The Refugee Reviewing Authority remains in operation and continues to receive new cases, with a backlog of 1,490 cases, despite a significantly low number of staff. There is no indication as to when it will cease to receive new cases.

Reception conditions: In 2018, securing private accommodation became even more difficult for asylum seekers the majority of which live in the community. The combination of highly restrictive policy relating to the level of allowance, the sharp increase in rent prices as well as the reluctance on behalf of homeowners to rent properties to refugees has resulted in an alarming homelessness problem as well as asylum seekers living in appalling conditions.

Substantial efforts have been made to improve the conditions in Kofinou, Steps taken so far include mainly infrastructural improvements and repairs, as well as an increase of the number of allocated administrative and support staff, including the appointment by the Ministry of Interior of  a director and an assistant director onsite for the first time. Furthermore, following a long period of temporary arrangements, a private company was selected to provide management and other services in the Centre. Further monitoring is required with regard to coordination between governmental and civil society actors and the effectiveness of social, psychological and medical services.

Toward the end of 2018 access to the labour market for asylum seekers was reduced from 6 months to 1 month. The relevant Ministries, Interior and Labour, Welfare and Social Insurance had also publicly announced that the sectors would also be increase. However, in early 2019 this had yet to materialise. Furthermore, no provisions were made for vulnerable asylum seekers or asylum seekers who are not able to work e.g. due to lack of language skills. As a result, the initially positive development of providing early access to the labour market did not lead to a substantial increase of asylum seekers accessing employment but rather an increase in administrative obstacles to access material assistance as all asylum seekers are now obliged to register at the Labour Office and actively seek employment upon one month, at which time registration of the asylum application is in most cases incomplete.

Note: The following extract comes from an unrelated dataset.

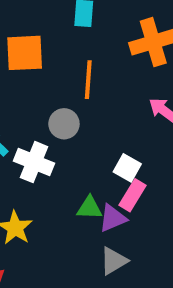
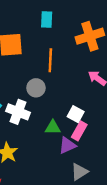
green triangle: (89, 208) -> (53, 127), moved
gray triangle: (114, 261) -> (79, 172), moved

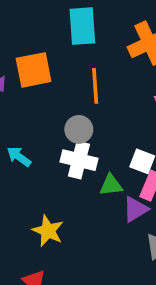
cyan rectangle: (47, 19) -> (82, 26), size x1.5
white cross: (18, 112) -> (79, 160), moved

Detention of asylum seekers: In 2018 there was an increase in the number of asylum seekers detained under the Refugee Law. As detention under the Refugee Law is indefinite, coupled with the suspension of the  fast-track examination of asylum seekers in detention in late 2017, there was a rise in the number of asylum seekers in detention throughout the year, as well as a rise in the duration of detention. By April 2018 the number of detainees in Menogia had reached maximum capacity which eventually led to the release of detainees, however the duration and the criteria upon which asylums seekers are released are still not clear.